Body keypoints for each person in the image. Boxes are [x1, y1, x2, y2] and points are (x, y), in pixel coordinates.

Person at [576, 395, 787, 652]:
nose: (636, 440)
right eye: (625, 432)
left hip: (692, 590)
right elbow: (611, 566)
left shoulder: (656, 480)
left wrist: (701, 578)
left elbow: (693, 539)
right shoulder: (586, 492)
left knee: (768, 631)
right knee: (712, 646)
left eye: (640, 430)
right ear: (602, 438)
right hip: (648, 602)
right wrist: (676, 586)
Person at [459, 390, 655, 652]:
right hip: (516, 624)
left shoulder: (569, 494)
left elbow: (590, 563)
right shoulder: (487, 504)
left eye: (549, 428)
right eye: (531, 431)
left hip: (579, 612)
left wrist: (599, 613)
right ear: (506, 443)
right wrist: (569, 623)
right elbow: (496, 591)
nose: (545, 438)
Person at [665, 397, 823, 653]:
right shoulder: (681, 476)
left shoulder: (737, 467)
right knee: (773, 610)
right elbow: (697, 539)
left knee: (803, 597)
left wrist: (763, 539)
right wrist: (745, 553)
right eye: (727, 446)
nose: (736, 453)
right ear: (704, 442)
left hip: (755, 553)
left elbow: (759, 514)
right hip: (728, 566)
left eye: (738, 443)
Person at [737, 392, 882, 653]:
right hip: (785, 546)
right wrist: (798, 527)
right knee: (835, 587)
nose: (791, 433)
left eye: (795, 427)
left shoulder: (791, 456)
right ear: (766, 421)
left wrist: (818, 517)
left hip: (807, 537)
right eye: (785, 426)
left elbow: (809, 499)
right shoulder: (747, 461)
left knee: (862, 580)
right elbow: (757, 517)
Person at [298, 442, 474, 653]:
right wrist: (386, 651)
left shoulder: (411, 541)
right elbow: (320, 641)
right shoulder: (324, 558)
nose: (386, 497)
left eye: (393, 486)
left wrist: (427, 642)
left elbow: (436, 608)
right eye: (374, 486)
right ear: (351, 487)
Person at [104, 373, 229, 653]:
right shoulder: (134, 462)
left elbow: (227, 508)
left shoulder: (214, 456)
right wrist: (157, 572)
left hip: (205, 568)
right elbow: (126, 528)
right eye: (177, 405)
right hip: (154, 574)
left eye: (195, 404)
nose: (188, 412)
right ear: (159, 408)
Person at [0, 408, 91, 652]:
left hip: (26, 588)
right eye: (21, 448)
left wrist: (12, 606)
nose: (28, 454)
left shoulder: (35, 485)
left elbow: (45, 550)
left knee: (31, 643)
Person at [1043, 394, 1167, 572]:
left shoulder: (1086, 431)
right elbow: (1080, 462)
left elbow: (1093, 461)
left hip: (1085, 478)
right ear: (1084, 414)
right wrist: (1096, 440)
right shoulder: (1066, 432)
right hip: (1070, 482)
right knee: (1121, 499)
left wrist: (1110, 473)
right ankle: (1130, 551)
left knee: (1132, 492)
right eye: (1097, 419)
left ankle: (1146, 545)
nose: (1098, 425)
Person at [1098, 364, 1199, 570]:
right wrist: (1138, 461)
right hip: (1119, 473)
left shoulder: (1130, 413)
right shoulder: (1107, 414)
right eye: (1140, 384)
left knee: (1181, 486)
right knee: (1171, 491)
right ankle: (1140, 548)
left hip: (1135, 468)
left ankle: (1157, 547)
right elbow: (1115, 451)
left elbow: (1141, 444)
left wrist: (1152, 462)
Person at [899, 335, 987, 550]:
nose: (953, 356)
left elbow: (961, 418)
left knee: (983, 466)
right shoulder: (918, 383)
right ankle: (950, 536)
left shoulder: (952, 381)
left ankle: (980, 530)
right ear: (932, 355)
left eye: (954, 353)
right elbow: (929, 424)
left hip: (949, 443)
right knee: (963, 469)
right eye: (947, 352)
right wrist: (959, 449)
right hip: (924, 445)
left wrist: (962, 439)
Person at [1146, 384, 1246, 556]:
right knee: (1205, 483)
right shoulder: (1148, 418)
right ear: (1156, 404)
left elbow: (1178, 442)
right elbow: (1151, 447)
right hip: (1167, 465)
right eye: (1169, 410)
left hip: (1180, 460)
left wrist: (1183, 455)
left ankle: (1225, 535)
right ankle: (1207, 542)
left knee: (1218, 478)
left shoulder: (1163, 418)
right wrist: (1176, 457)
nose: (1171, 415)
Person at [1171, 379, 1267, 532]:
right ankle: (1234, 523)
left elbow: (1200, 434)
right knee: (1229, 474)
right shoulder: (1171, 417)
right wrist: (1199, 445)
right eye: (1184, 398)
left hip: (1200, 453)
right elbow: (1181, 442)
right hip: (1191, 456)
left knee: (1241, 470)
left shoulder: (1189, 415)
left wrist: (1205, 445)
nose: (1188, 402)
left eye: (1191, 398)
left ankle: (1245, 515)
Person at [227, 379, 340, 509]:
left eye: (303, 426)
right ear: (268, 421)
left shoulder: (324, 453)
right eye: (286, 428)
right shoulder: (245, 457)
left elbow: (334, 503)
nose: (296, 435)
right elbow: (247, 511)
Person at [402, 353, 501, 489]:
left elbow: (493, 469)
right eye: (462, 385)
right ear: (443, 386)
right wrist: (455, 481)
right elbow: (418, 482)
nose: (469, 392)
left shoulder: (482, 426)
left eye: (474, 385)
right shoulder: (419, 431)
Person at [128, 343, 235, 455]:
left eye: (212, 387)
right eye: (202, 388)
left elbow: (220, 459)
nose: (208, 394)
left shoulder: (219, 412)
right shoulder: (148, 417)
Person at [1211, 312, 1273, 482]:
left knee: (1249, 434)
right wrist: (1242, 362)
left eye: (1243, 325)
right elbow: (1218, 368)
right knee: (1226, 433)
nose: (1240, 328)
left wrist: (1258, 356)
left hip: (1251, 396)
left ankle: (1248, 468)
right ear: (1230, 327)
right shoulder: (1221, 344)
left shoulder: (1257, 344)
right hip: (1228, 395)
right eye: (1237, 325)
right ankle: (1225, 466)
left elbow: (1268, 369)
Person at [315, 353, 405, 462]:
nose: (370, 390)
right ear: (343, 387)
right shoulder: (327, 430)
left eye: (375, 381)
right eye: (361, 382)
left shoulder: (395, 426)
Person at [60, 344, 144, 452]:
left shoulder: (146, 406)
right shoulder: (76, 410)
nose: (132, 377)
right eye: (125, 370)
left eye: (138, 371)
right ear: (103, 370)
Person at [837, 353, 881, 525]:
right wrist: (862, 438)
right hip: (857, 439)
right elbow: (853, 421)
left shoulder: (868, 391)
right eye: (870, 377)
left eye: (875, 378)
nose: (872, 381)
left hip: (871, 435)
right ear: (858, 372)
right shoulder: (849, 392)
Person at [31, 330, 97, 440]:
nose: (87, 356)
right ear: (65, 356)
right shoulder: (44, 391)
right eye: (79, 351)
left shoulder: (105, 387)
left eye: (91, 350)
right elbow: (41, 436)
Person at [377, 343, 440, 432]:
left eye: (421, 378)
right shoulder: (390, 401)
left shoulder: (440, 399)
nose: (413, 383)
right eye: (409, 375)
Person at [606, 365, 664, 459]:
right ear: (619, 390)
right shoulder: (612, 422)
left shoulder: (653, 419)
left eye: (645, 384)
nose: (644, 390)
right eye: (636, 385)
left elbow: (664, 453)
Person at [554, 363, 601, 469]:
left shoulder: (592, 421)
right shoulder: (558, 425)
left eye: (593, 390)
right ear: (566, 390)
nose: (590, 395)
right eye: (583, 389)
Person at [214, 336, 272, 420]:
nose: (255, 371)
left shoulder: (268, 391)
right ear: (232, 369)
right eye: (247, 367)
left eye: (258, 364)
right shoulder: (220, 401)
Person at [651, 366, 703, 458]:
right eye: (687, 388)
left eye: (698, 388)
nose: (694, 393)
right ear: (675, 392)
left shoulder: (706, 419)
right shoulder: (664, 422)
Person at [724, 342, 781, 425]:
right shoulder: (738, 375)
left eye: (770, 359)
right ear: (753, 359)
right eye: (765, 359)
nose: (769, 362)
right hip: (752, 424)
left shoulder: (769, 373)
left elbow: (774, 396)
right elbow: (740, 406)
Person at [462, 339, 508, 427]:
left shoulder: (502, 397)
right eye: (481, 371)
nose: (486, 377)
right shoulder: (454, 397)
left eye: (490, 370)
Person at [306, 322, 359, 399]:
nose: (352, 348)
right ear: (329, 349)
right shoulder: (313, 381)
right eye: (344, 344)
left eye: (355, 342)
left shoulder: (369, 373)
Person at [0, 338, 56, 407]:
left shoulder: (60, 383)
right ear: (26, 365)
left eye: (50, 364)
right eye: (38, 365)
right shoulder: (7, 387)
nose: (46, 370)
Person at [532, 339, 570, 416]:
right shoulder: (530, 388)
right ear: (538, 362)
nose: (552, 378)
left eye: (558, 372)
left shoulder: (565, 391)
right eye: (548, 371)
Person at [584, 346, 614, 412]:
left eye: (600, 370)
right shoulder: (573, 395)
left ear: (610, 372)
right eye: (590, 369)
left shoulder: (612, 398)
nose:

What you have to do: With the line containing "right eye: (785, 426)" as the last one, please set down exactly the lines of the records above from their very first line, and nothing more.

Written solution:
Body keypoints for each person in the image. Boxes are [x1, y1, x2, y2] and points are (x, y), in pixel coordinates.

Person at [576, 395, 787, 652]:
nose: (636, 440)
right eye: (625, 432)
left hip: (692, 590)
right elbow: (611, 566)
left shoulder: (656, 480)
left wrist: (701, 578)
left elbow: (693, 539)
right shoulder: (586, 492)
left knee: (768, 631)
right knee: (712, 646)
left eye: (640, 430)
right ear: (602, 438)
right hip: (648, 602)
right wrist: (676, 586)
Person at [459, 390, 655, 652]:
right hip: (516, 624)
left shoulder: (569, 494)
left elbow: (590, 563)
right shoulder: (487, 504)
left eye: (549, 428)
right eye: (531, 431)
left hip: (579, 612)
left wrist: (599, 613)
right ear: (506, 443)
right wrist: (569, 623)
right elbow: (496, 591)
nose: (545, 438)
Person at [665, 397, 823, 653]:
right shoulder: (681, 476)
left shoulder: (737, 467)
right knee: (773, 610)
right elbow: (697, 539)
left knee: (803, 597)
left wrist: (763, 539)
right wrist: (745, 553)
right eye: (727, 446)
nose: (736, 453)
right ear: (704, 442)
left hip: (755, 553)
left elbow: (759, 514)
right hip: (728, 566)
left eye: (738, 443)
Person at [737, 392, 882, 653]:
right hip: (785, 546)
right wrist: (798, 527)
right knee: (835, 587)
nose: (791, 433)
left eye: (795, 427)
left shoulder: (791, 456)
right ear: (766, 421)
left wrist: (818, 517)
left hip: (807, 537)
right eye: (785, 426)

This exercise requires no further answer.